Advances in well inspection

At BP, new inspection and monitoring devices that assure the integrity of the subsea systems are under development by the FT group.

“From an inspection standpoint, it is crucial to understand the service-induced damage mechanisms that may be present or can occur over time and inspect for or monitor conditions to identify early warning signs of damage. From the materials point of view, the FT team strives to expand and deeply understand the safe operating envelope of materials, codifying the learnings,” Gerretsen said. “They also develop novel or alternative functional material applications to overcome production challenges.”

BP teamed with Oceaneering Asset Integrity (OAI) in the development of the first-ever subsea X-ray system that can be used to depths of some 2,200 m (~7,500 ft). The integrated system, applying GE and JME Ltd. component technologies has the capabilities of examining materials up to 9 in. of steel equivalent while maintaining a safe environment surrounding the tool, according to the company.

“Just recently the inspection team worked at NASA’s Neutral Buoyancy Lab in Houston, finalizing the systems integration testing of the new leading-edge high-energy deepwater digital radiography system. This subsea X-ray system will be used to radiograph subsea pipelines, flowlines, risers, jumper pipe and other equipment,” he said.

The X-ray system is not the first collaborative effort for the companies.
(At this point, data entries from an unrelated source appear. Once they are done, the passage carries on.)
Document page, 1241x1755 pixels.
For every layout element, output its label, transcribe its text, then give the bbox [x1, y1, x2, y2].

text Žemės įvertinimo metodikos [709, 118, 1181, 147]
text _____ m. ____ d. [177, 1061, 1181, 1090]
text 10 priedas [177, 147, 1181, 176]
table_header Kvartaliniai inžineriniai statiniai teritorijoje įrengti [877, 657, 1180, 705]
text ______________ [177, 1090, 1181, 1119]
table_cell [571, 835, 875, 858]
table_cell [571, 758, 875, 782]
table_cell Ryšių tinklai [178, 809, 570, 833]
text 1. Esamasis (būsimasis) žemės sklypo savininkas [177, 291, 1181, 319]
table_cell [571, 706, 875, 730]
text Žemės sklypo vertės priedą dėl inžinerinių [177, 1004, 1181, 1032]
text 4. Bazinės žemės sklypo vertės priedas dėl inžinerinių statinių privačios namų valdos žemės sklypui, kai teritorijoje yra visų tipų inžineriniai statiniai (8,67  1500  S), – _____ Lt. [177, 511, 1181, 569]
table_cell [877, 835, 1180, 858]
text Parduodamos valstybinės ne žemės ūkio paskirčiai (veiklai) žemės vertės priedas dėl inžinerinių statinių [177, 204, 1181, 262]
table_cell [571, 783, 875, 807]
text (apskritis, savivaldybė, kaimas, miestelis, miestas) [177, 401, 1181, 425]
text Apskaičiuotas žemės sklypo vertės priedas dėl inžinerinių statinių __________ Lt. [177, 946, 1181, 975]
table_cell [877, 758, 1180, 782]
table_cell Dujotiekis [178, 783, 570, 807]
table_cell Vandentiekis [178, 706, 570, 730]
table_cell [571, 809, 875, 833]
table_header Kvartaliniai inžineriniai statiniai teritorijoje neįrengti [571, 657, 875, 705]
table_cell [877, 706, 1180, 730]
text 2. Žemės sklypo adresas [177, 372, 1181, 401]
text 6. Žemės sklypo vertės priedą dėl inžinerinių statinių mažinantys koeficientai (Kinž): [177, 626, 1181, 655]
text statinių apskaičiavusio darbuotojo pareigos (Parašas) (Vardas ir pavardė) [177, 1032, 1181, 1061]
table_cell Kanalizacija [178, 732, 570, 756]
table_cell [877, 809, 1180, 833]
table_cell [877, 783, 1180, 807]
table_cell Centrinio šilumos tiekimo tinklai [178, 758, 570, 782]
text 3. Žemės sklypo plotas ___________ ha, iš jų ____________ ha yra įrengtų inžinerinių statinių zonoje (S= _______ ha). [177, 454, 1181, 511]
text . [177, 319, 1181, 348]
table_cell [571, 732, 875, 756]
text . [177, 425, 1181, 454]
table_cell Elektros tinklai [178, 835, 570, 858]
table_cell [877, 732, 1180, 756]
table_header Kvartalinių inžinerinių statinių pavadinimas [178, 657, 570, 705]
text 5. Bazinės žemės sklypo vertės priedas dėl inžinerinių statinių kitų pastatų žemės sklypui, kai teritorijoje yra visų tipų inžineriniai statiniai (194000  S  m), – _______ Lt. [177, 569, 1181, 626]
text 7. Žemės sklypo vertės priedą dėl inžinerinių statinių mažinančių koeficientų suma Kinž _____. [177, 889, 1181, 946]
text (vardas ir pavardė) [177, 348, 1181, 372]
BP and OAI working together have successfully developed and commercialized subsea electromagnetic acoustic transducer technology to screen long lengths of pipelines, flowlines and jumpers, identifying areas of internal damage from corrosion and erosion as well as to interrogate long-seam welds in line pipe for service-induced damage.

“The collaboration has proven to be a successful venture for the companies and equally will provide this new inspection technology to the entire offshore oil and gas industry through well-structured commercialization agreements,” Gerretsen said.